Now the foregoing all pertained to all the assembly or nation or city or congregation. But what about individuals when it comes to worship and especially to service? We read in Scripture that God uses different means with which to call individuals to Himself and to some task. God called Abram to leave his father’s house and go to some unknown destination. The Bible does not tell us how God called Abram, but it must have been in some special way for Abram to leave the comforts and riches of His paternal home, particularly as Terah, Abram’s father, was a high official in Nimrod’s Babylonian kingdom. (Jasher 7:41). So, you see, Abram, later called Abraham by God, left comfort for uncertainty.
God called and talked to Moses through a burning bush. (Ex. 3:2-4) and He called Samuel as a young child, while Samuel was asleep. (1Sam. 3:3-10). God also sent an angel in the form of a man unto Gideon (Judges 6:11-13). In the New Testament an angel tells Philip to go to the desert to teach and baptize an Ethiopian official in the name of the Lord. (Acts 8:26-40). Saul, later called Paul, was brought to heel, so to speak, by a bright light from which the Lord spoke to him. (Acts 9:1-5). Peter was convinced by the Lord by means of a sheet with animals, let down from Heaven. (Acts 10: 9-22). So you can see that the Lord uses diverse and subtle ways to make us aware of the fact that He has some special task in store for us.
You may well ask what I am trying to say. Well, simply this, are we listening for and to the Lord’s call and command? As for myself, I used to sing as a soloist in different churches by invitation and also at fundraisings for Christian schools. It was a ministry in song and music, but that was quite awhile ago. Now, I write these little articles for our magazine, not because I like to write that much, for I could not even be bothered to write a letter to my folk’s when they were still alive (I had my wife do that for me). I write not so as to teach you, because I do not think that I am qualified to teach, but I write so that you may study your Bible to verify what I am saying and by so doing that you may get a closer understanding of what the Lord requires from you too.

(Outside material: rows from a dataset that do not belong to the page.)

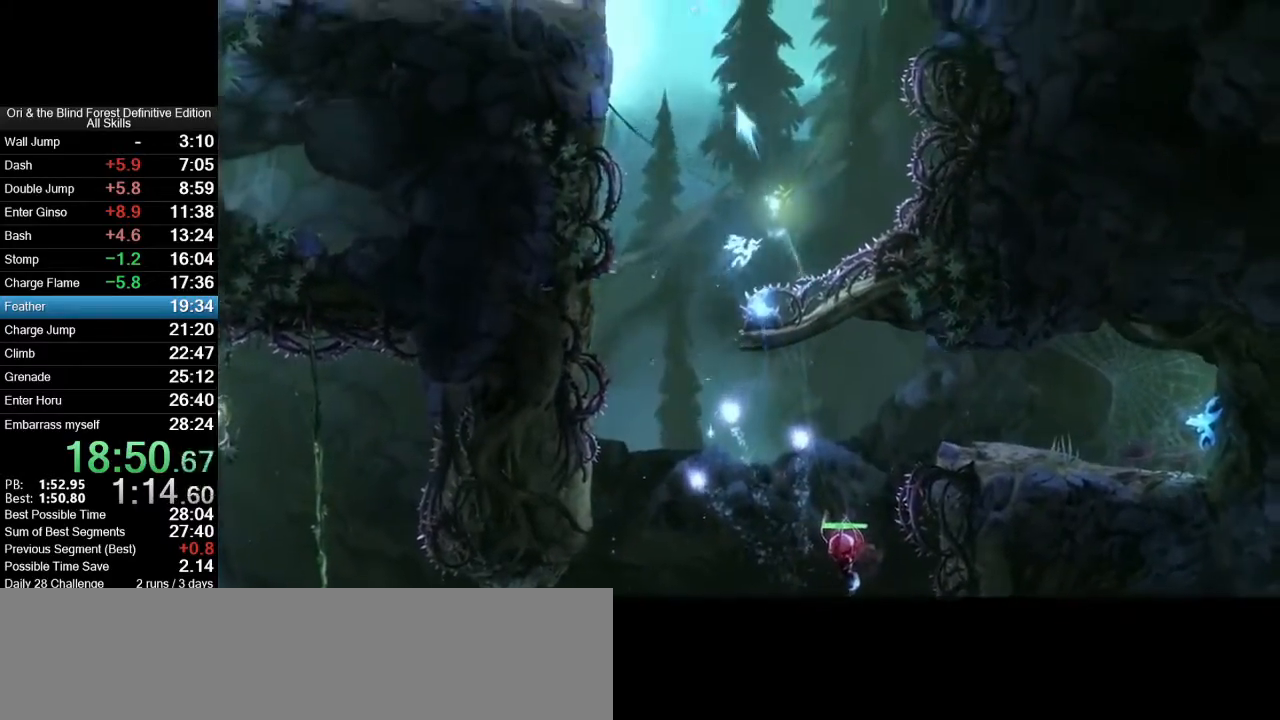
{"keys": ["a"], "mouse": [], "events": [[350, "space", "down"], [500, "space", "up"]]}
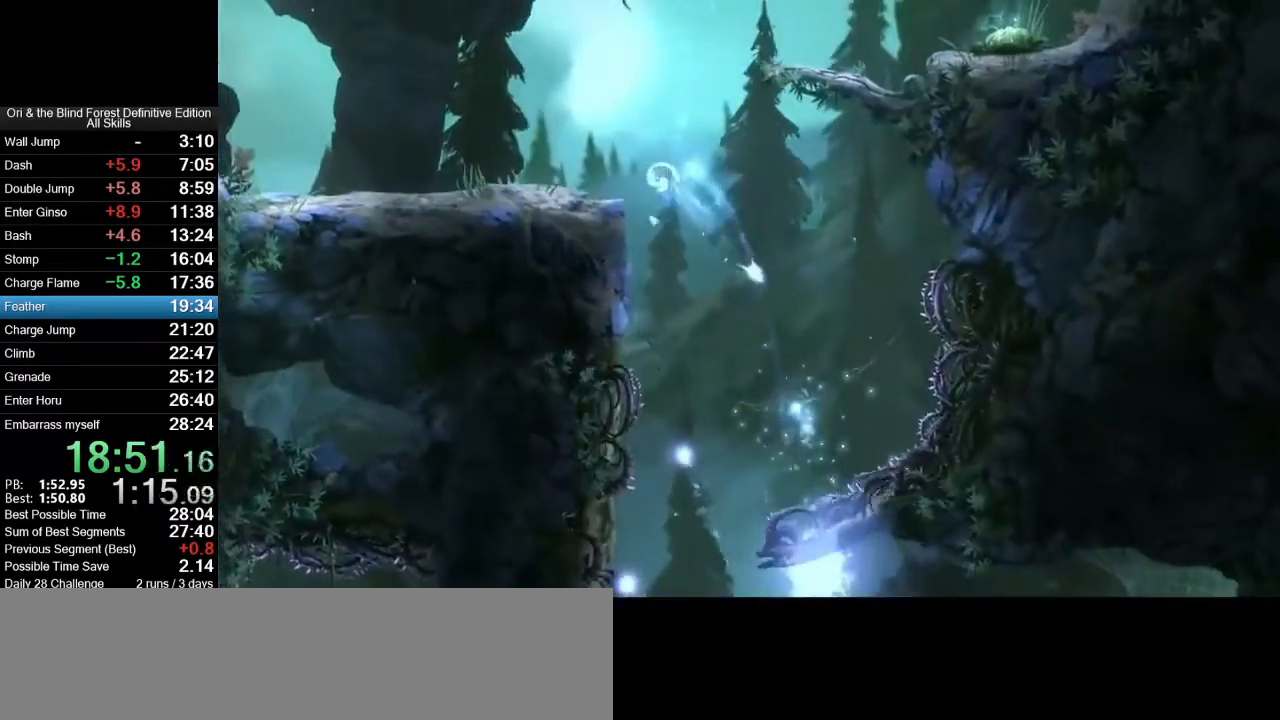
{"keys": ["a"], "mouse": [], "events": [[33, "mouse_mb5", "down"], [133, "mouse_mb5", "up"]]}
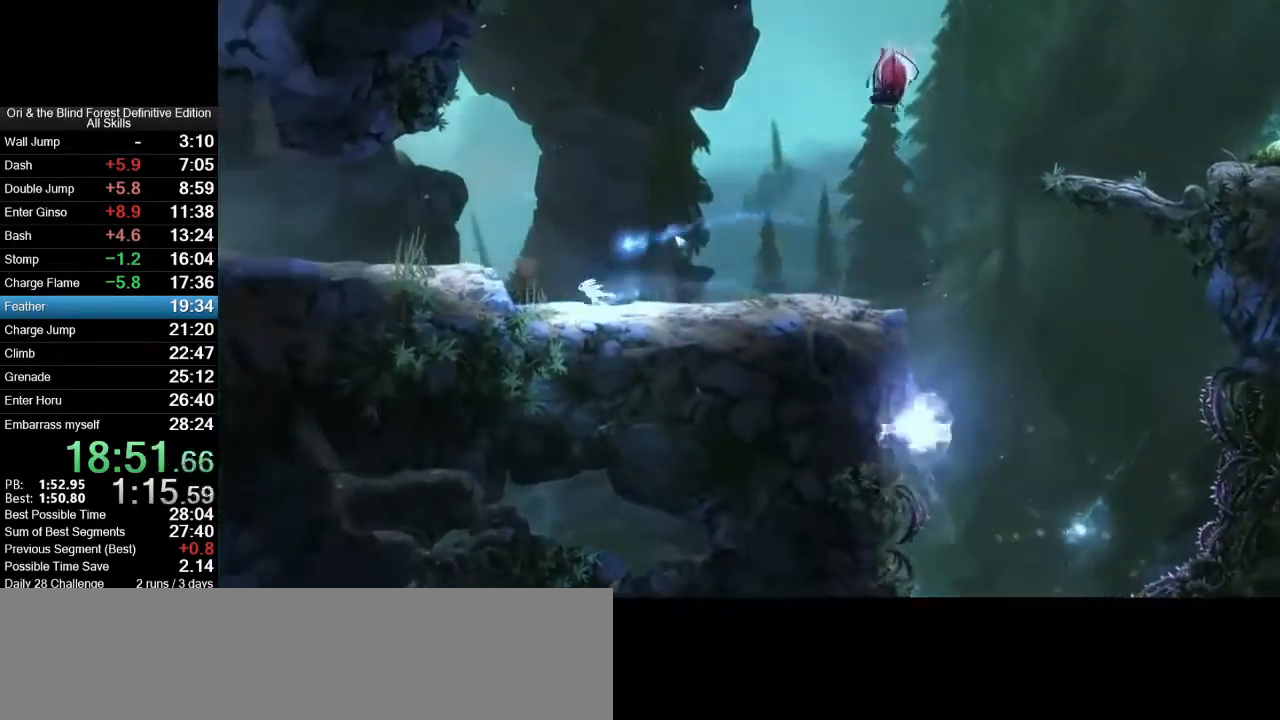
{"keys": [], "mouse": [], "events": [[50, "a", "up"]]}
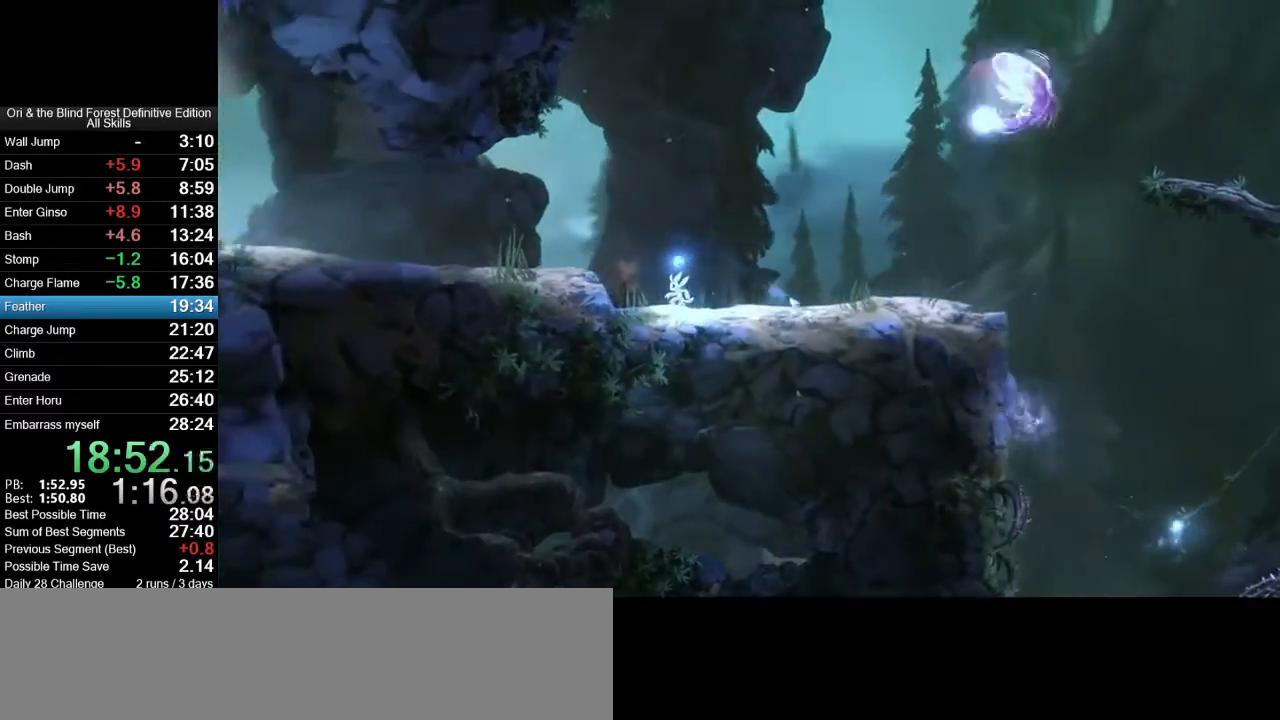
{"keys": [], "mouse": [], "events": [[167, "a", "down"], [500, "a", "up"]]}
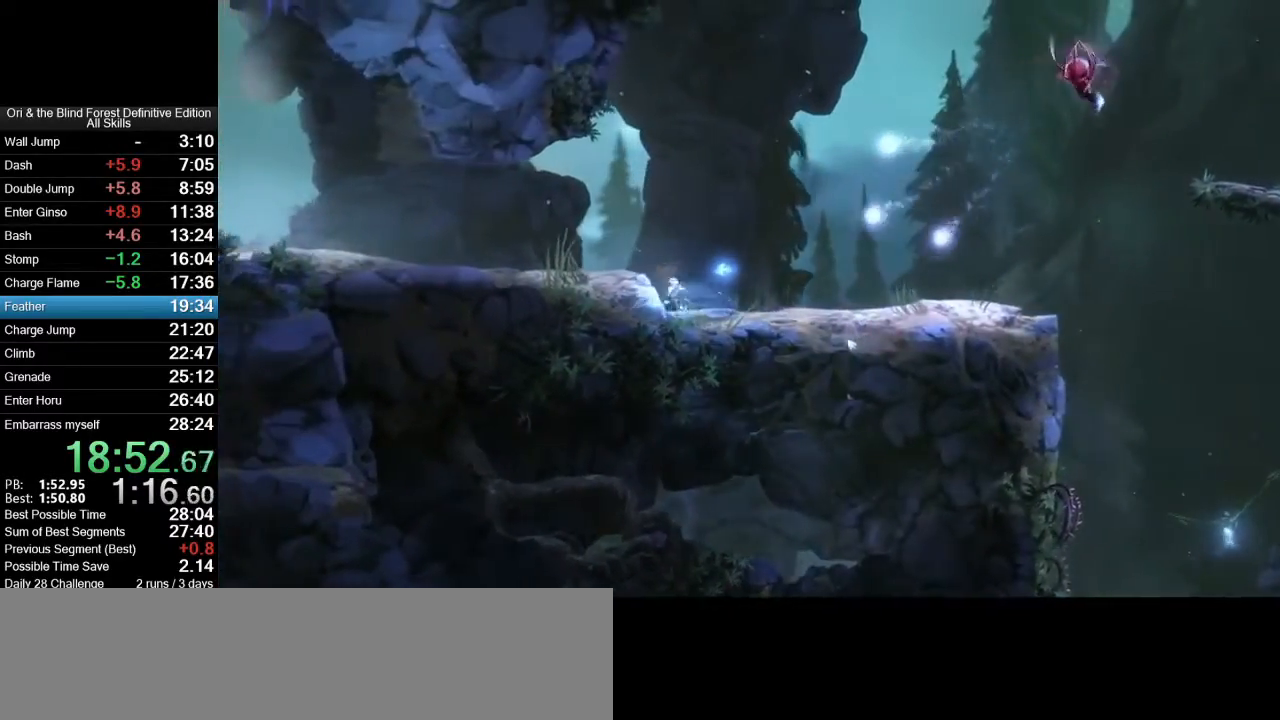
{"keys": ["x"], "mouse": ["right"], "events": [[33, "mouse_right", "down"], [33, "x", "down"]]}
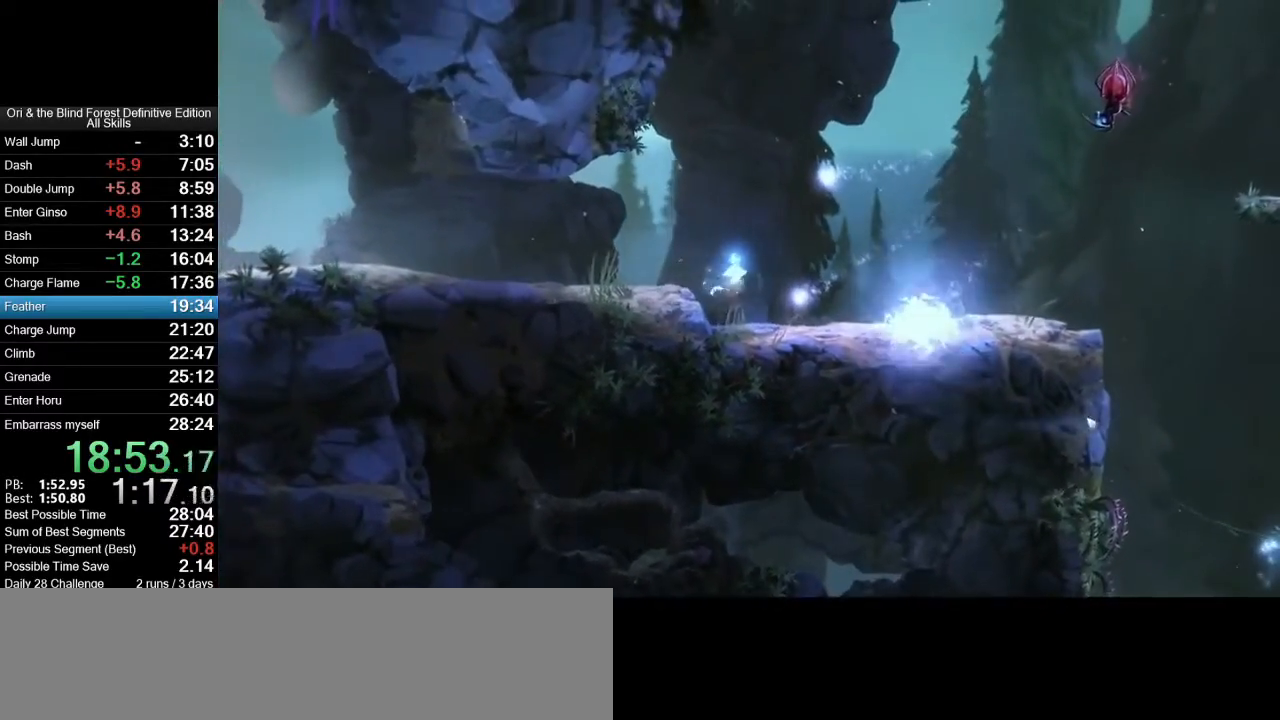
{"keys": ["x"], "mouse": [], "events": [[200, "mouse_right", "up"]]}
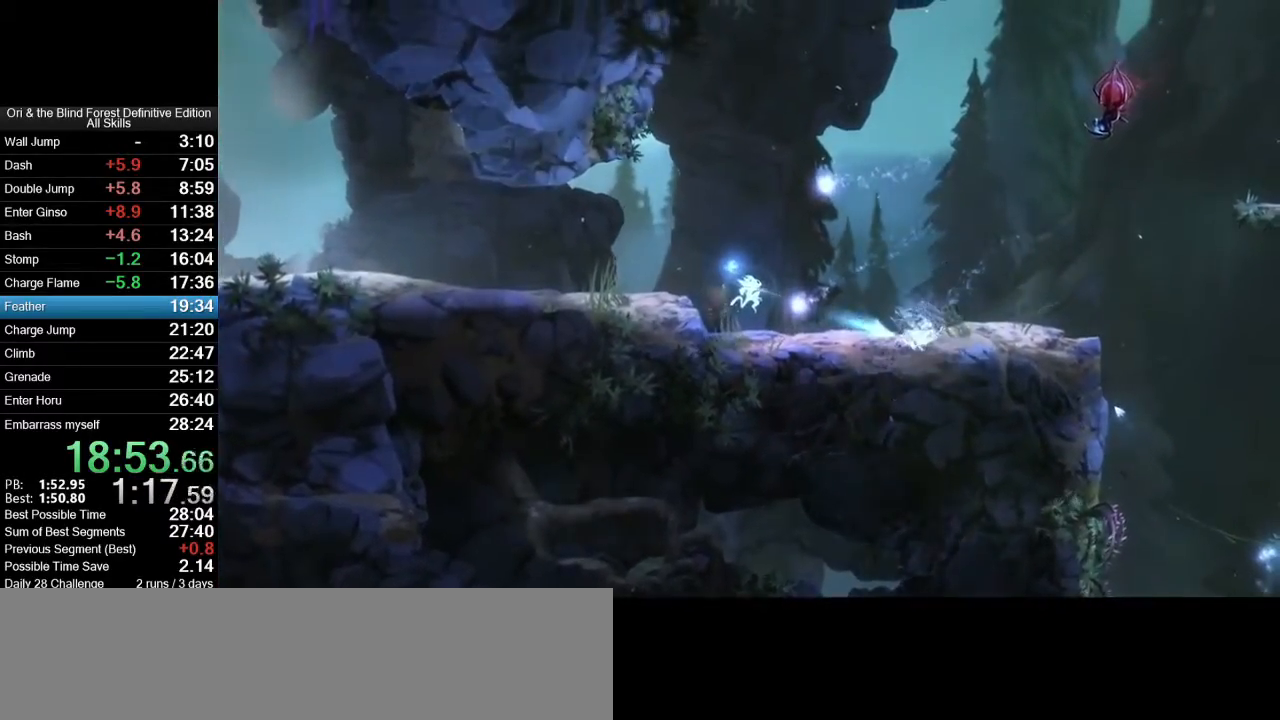
{"keys": ["d", "x"], "mouse": [], "events": [[67, "d", "down"]]}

Just knowing that you are a son of Abraham, Isaac and Jacob and therefore heirs of the promise is really not enough. The Lord has a task for all of us. Whether this task is monumental or small, it is for Him to know. Read Matt. 25:14-30, it is the parable of the talents and let’s hope that we compare to the first and second servant, so that the Lord will say to us “well done thou good and faithful servant”.
Now, I know that whatever we do is not going to get us closer to Salvation, for Paul tells us in Eph. 2:8-9, “For by grace are ye saved through faith, and that not of yourselves, it is the gift of God. Not of works lest any man should boast.” But in answer to that we should also read what James has to say in Jas. 2:17, 18, 20 and there we read. “Even so faith, if it hath not works, is dead, being alone. Yea, a man may say, thou has faith, and I have works; show me thy faith without thy works, and I will show thee my faith by my works. But wilt thou knew, O vain man, that faith without works is dead.”
And so, let me close with the words of our Lord Jesus as recorded in Matt. 9: 37-38. “The harvest truly is plenteous, but the laborers are few. Pray ye, therefore the Lord of harvest, that we will send forth laborers in to the harvest.”